La question du magnétisme
Il est une autre certitude à prendre en compte : tous les organismes émettent et utilisent de l’énergie électromagnétique. Ainsi, les faiseurs de secret sont souvent des magnétiseurs qui, plus ou moins consciemment, réharmonisent cette circulation énergétique nécessaire au vivant.
« S’il y a des périodes où je ne fais pas le secret, j’ai les mains qui brûlent. Pour éliminer ça, il faut aller contre une matière vivante. Moi, j’ai mon arbre », confie une coupeuse de feu dans Le Secret du secret. Un autre explique :
« Je ne suis qu’un trait d’union entre la nature et vous. Je prends beaucoup de magnétisme à la nature, j’essaie de vous en redonner un peu. » Reste qu’il est difficile d’expliquer comment les magnétiseurs peuvent travailler sur de longues distances, parfois à partir d’un simple nom. Des études menées ainsi par les chercheurs Dean Radin et Marilyn Schlitz à l’aide de dispositifs qui neutralisent les ondes électromagnétiques montrent que les guérisseurs font plus que manipuler de l’énergie. Ils arrivent à faire passer une information qui défie les lois de la matière et de l’espace-temps.
Une intervention inexpliquée
Nous sommes à la frontière de ce que la science peut expliquer. Comment comprendre le niveau informationnel sur lequel les faiseurs de secret semblent agir? Quelques-uns optent pour la version laïque des champs morphogénétiques de Rupert Sheldrake – des champs de mémoire qui informeraient tout le vivant et avec lesquels il serait possible d’interagir. Beaucoup nomment des saints ou des divinités, selon leur système de croyance. L’intervention de forces intelligentes ou spirituelles reste le scénario le plus avancé.
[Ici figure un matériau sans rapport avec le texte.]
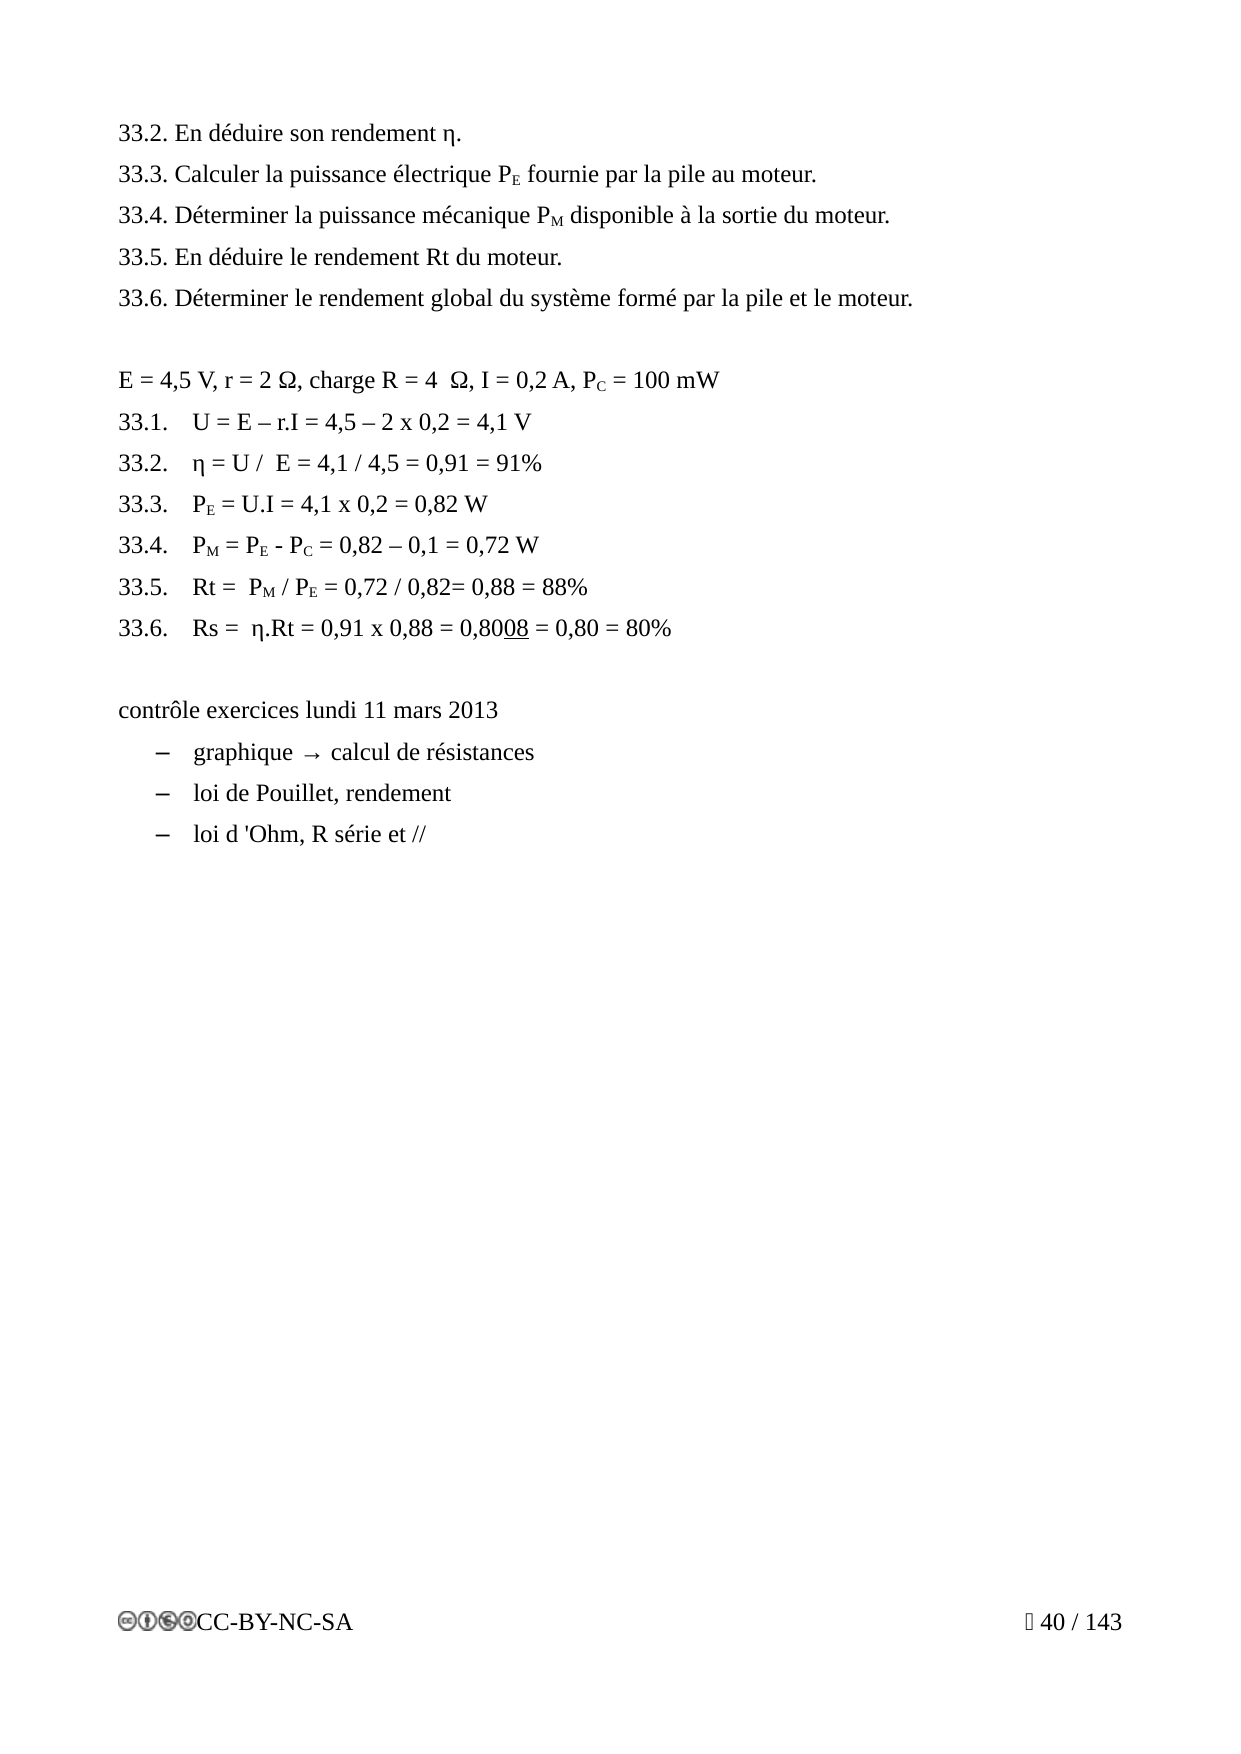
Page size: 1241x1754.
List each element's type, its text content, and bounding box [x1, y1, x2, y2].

picture [118, 1611, 197, 1631]
text 33.6. Rs = η.Rt = 0,91 x 0,88 = 0,8008 = 0,80 = 80% [118, 613, 1122, 642]
text 33.3. PE = U.I = 4,1 x 0,2 = 0,82 W [118, 489, 1122, 518]
text 33.1. U = E – r.I = 4,5 – 2 x 0,2 = 4,1 V [118, 407, 1122, 436]
text 33.2. η = U / E = 4,1 / 4,5 = 0,91 = 91% [118, 448, 1122, 477]
text 33.4. Déterminer la puissance mécanique PM disponible à la sortie du moteur. [118, 201, 1122, 229]
text 33.2. En déduire son rendement η. [118, 118, 1122, 147]
list loi de Pouillet, rendement [156, 778, 1122, 807]
text contrôle exercices lundi 11 mars 2013 [118, 696, 1122, 724]
text 33.5. En déduire le rendement Rt du moteur. [118, 242, 1122, 271]
text 33.5. Rt = PM / PE = 0,72 / 0,82= 0,88 = 88% [118, 572, 1122, 601]
list loi d 'Ohm, R série et // [156, 819, 1122, 848]
text 33.4. PM = PE - PC = 0,82 – 0,1 = 0,72 W [118, 531, 1122, 559]
text 33.6. Déterminer le rendement global du système formé par la pile et le moteur. [118, 283, 1122, 312]
list graphique → calcul de résistances [156, 737, 1122, 766]
text E = 4,5 V, r = 2 Ω, charge R = 4 Ω, I = 0,2 A, PC = 100 mW [118, 366, 1122, 394]
text 33.3. Calculer la puissance électrique PE fournie par la pile au moteur. [118, 159, 1122, 188]
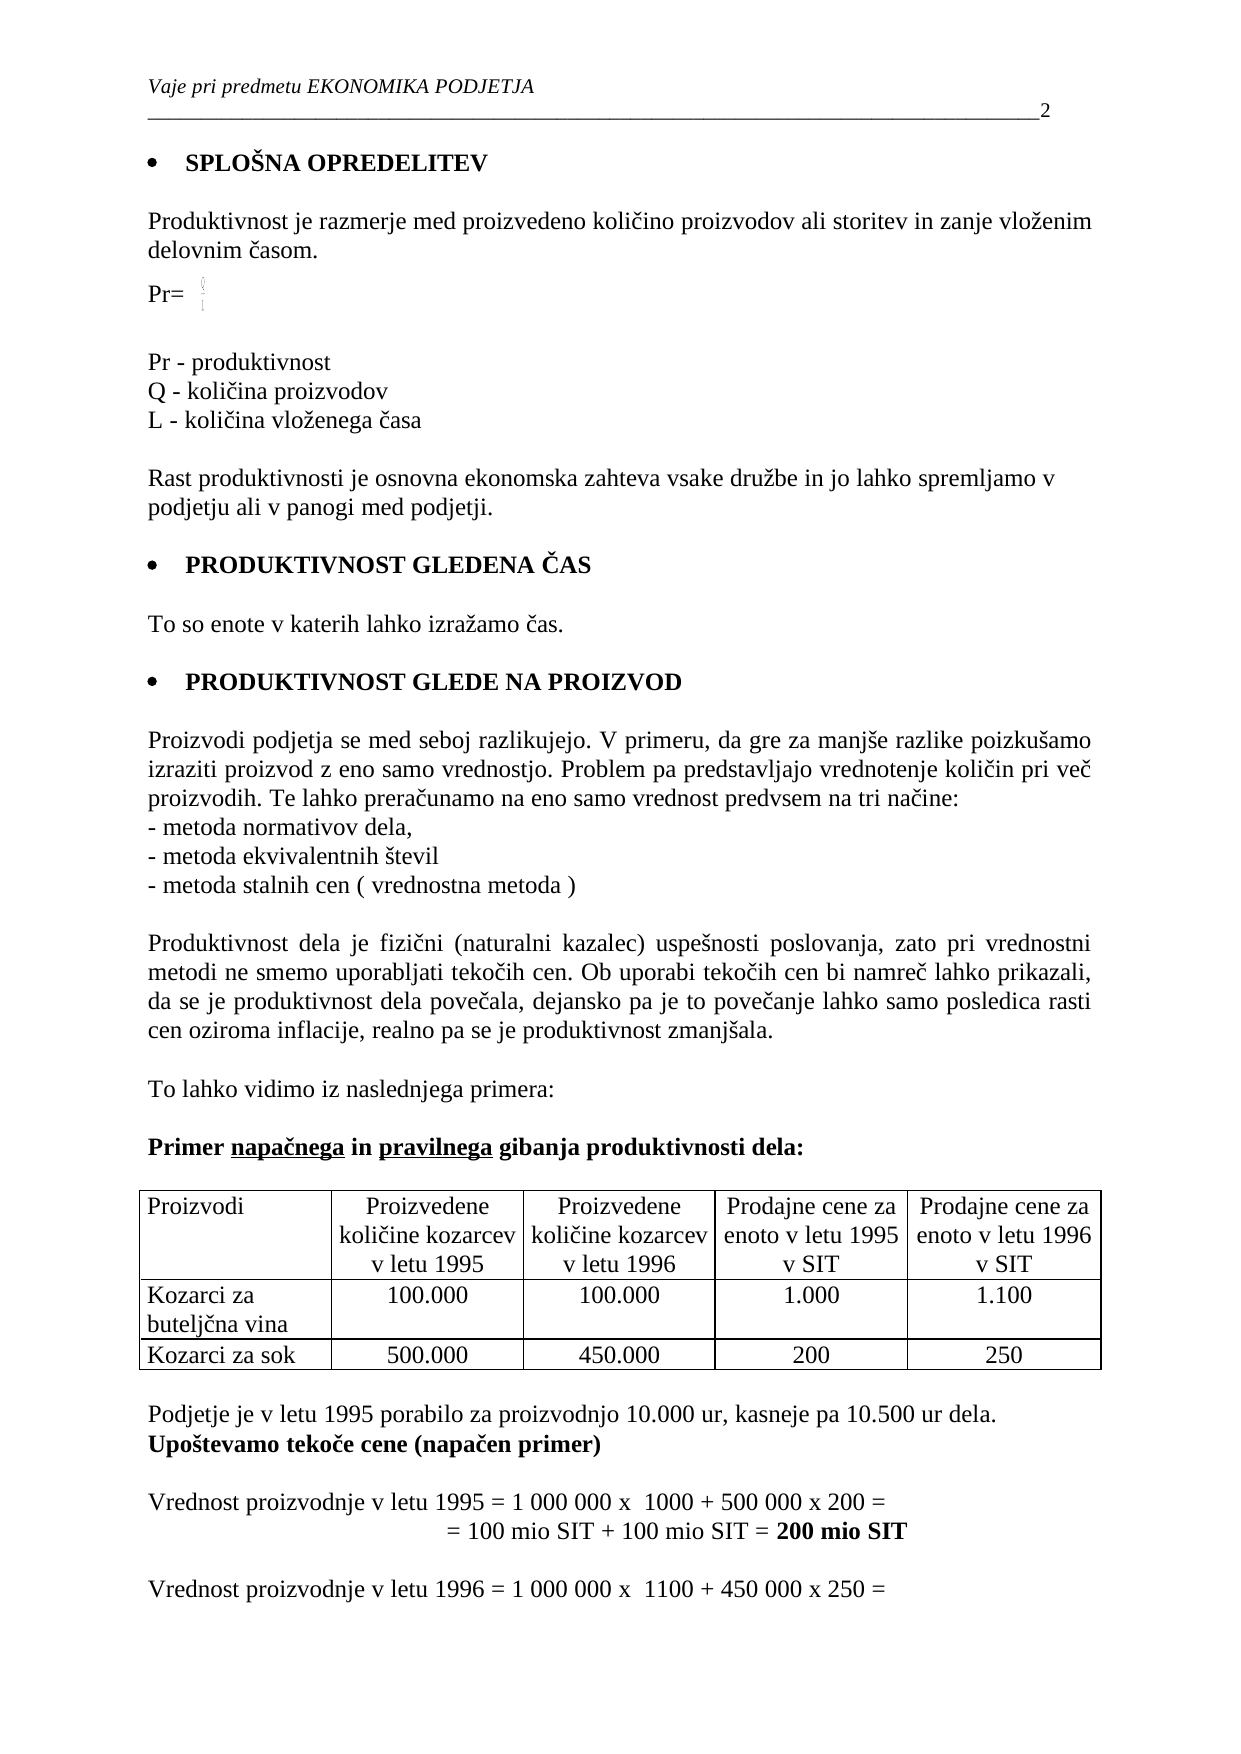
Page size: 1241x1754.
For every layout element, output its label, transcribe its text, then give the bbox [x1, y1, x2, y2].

table_cell 200 [716, 1340, 907, 1369]
text Q - količina proizvodov [148, 376, 1093, 405]
text = 100 mio SIT + 100 mio SIT = 200 mio SIT [148, 1516, 1093, 1545]
table_cell 450.000 [524, 1340, 714, 1369]
text Vrednost proizvodnje v letu 1995 = 1 000 000 x 1000 + 500 000 x 200 = [148, 1487, 1093, 1516]
text Produktivnost dela je fizični (naturalni kazalec) uspešnosti poslovanja, zato pri vrednostni metodi ne smemo uporabljati tekočih cen. Ob uporabi tekočih cen bi namreč lahko prikazali, da se je produktivnost dela povečala, dejansko pa je to povečanje lahko samo posledica rasti cen oziroma inflacije, realno pa se je produktivnost zmanjšala. [148, 928, 1093, 1044]
text Upoštevamo tekoče cene (napačen primer) [148, 1428, 1093, 1457]
text Proizvodi podjetja se med seboj razlikujejo. V primeru, da gre za manjše razlike poizkušamo izraziti proizvod z eno samo vrednostjo. Problem pa predstavljajo vrednotenje količin pri več proizvodih. Te lahko preračunamo na eno samo vrednost predvsem na tri načine: [148, 725, 1093, 812]
text Produktivnost je razmerje med proizvedeno količino proizvodov ali storitev in zanje vloženim delovnim časom. [148, 206, 1093, 264]
table_cell 100.000 [524, 1280, 714, 1338]
table_header Prodajne cene za enoto v letu 1995 v SIT [716, 1191, 907, 1278]
text Pr= [148, 264, 1093, 323]
text - metoda ekvivalentnih števil [148, 841, 1093, 870]
text Primer napačnega in pravilnega gibanja produktivnosti dela: [148, 1132, 1093, 1161]
table_header Proizvedene količine kozarcev v letu 1995 [332, 1191, 523, 1278]
text Pr - produktivnost [148, 347, 1093, 376]
text Rast produktivnosti je osnovna ekonomska zahteva vsake družbe in jo lahko spremljamo v podjetju ali v panogi med podjetji. [148, 463, 1093, 521]
table_cell 1.100 [908, 1280, 1100, 1338]
text Vrednost proizvodnje v letu 1996 = 1 000 000 x 1100 + 450 000 x 250 = [148, 1574, 1093, 1603]
list SPLOŠNA OPREDELITEV [148, 148, 1093, 177]
text - metoda stalnih cen ( vrednostna metoda ) [148, 870, 1093, 899]
table_cell Kozarci za sok [140, 1339, 331, 1369]
table_cell 500.000 [332, 1340, 523, 1369]
table_cell 100.000 [332, 1280, 523, 1338]
table_cell 250 [908, 1340, 1100, 1369]
table_cell Kozarci za buteljčna vina [140, 1280, 331, 1338]
text To lahko vidimo iz naslednjega primera: [148, 1073, 1093, 1102]
table_header Prodajne cene za enoto v letu 1996 v SIT [908, 1191, 1100, 1278]
table_cell 1.000 [716, 1280, 907, 1338]
text - metoda normativov dela, [148, 812, 1093, 841]
text Podjetje je v letu 1995 porabilo za proizvodnjo 10.000 ur, kasneje pa 10.500 ur dela. [148, 1399, 1093, 1428]
text To so enote v katerih lahko izražamo čas. [148, 608, 1093, 637]
list PRODUKTIVNOST GLEDENA ČAS [148, 550, 1093, 579]
table_header Proizvedene količine kozarcev v letu 1996 [524, 1191, 714, 1278]
list PRODUKTIVNOST GLEDE NA PROIZVOD [148, 667, 1093, 696]
table_header Proizvodi [140, 1191, 331, 1278]
text L - količina vloženega časa [148, 405, 1093, 434]
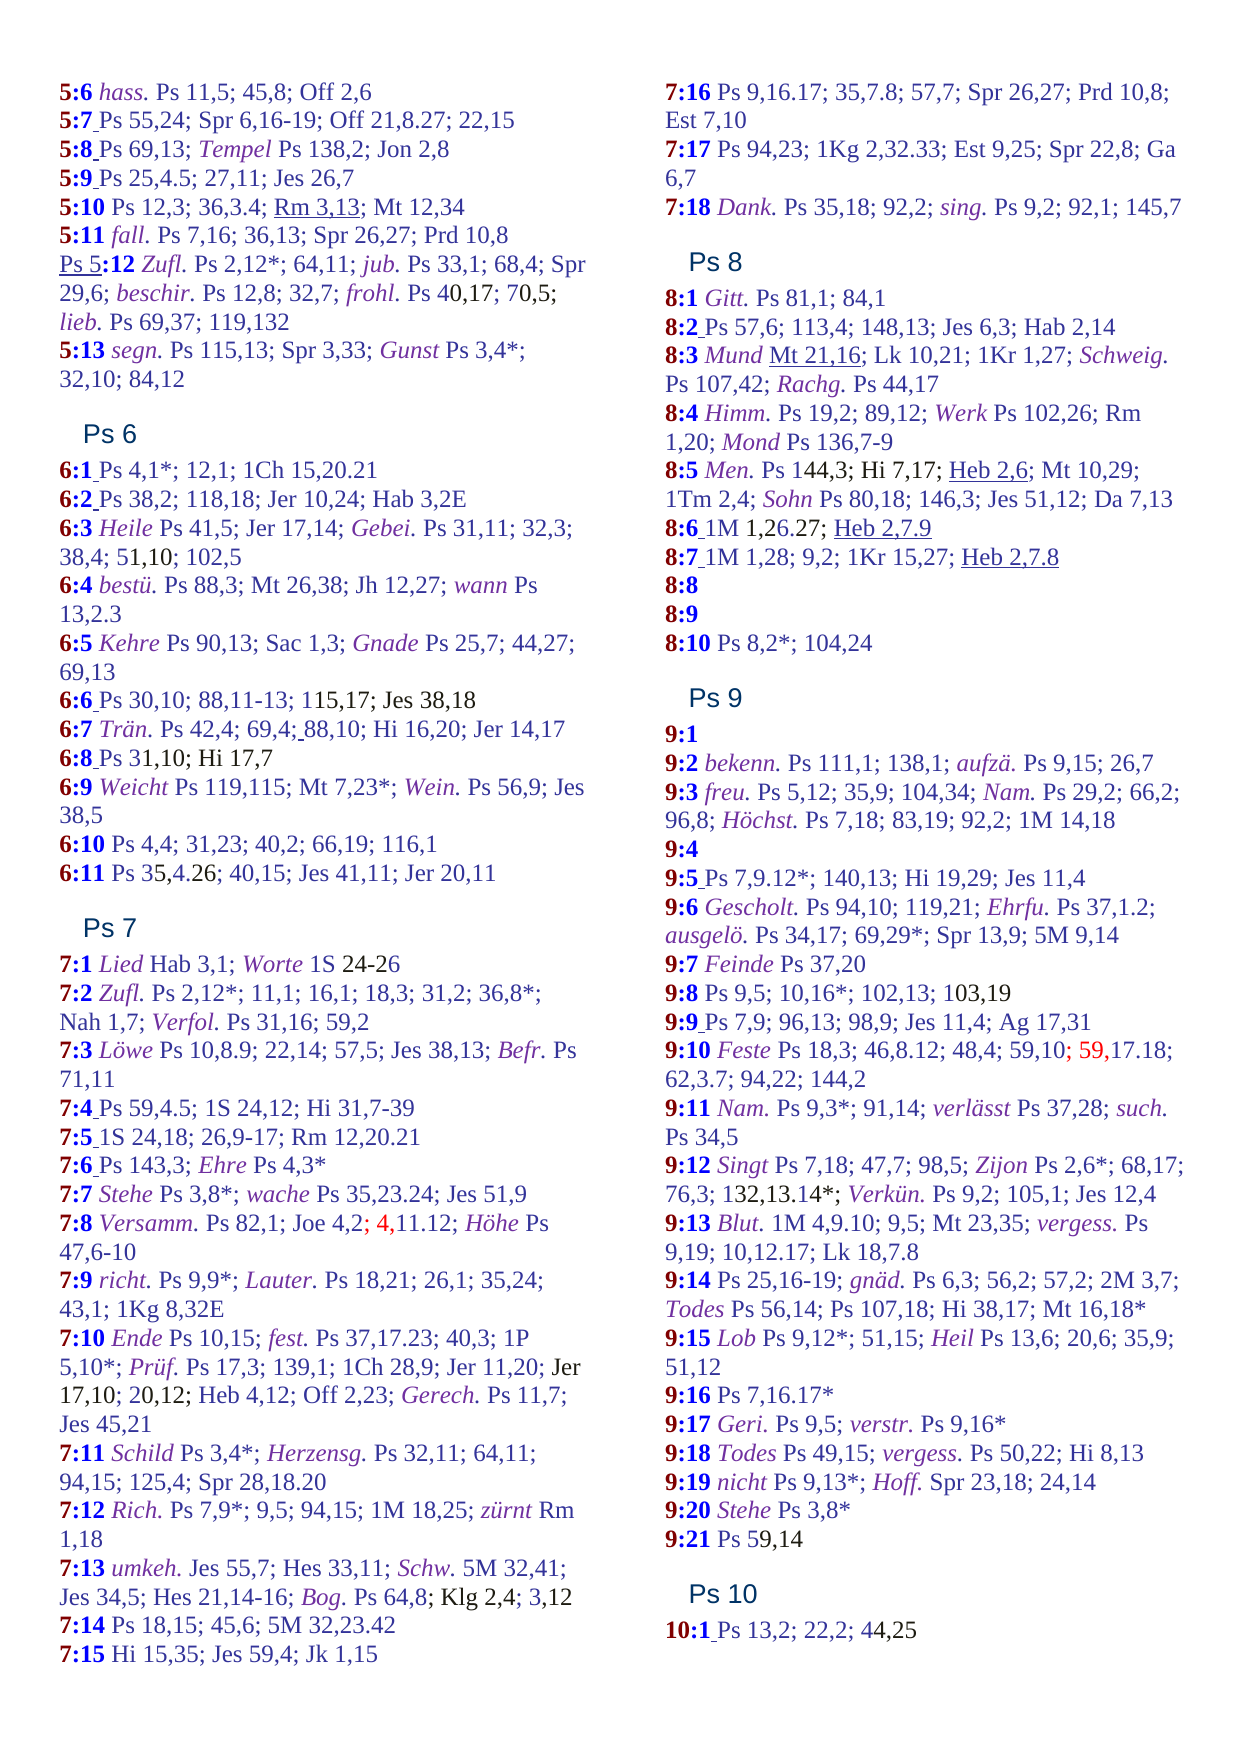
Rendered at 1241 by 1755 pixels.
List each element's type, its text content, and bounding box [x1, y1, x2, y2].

text 7:13 umkeh. Jes 55,7; Hes 33,11; Schw. 5M 32,41; Jes 34,5; Hes 21,14-16; Bog. Ps 64,8; Klg 2,4; 3,12 [59, 1553, 587, 1611]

« Cette explication est à la fois la meilleure et la pire. C’est la meilleure parce qu’elle est la seule qui explique la totalité des phénomènes de guérison obtenus. Mais c’est aussi la plus contestée et la plus mise en doute », souligne Jean-Luc Caradeau. La majorité des faiseurs de secret ne s’en soucient guère. Ils continuent de travailler en affirmant :
« Le pouvoir du coupeur de feu, celui de tous les panseurs de secret, relève du monde invisible, de ces réalités non physiques dont certains nient l’existence. Dans ce domaine, tous les apprentissages consistent en des prises de contact avec des réalités inconnues », rapporte Jean-Luc Caradeau.
Un exemple type
Le téléphone sonne. La faiseuse de secret décroche et demande l’emplacement de la brûlure, le nom, le prénom et la date de naissance de la personne. « Restez à l’appareil, je vous le fais tout de suite », dit-elle. Elle ferme les yeux, se concentre, puis marmonne son secret en tenant le téléphone précieusement dans les mains. Elle fait un signe de croix et demande à la personne de dire trois Notre Père et trois Je vous salue Marie. La scène, qui a duré quelques minutes, est extraite du documentaire
Le Secret du secret de Louis Mouchet.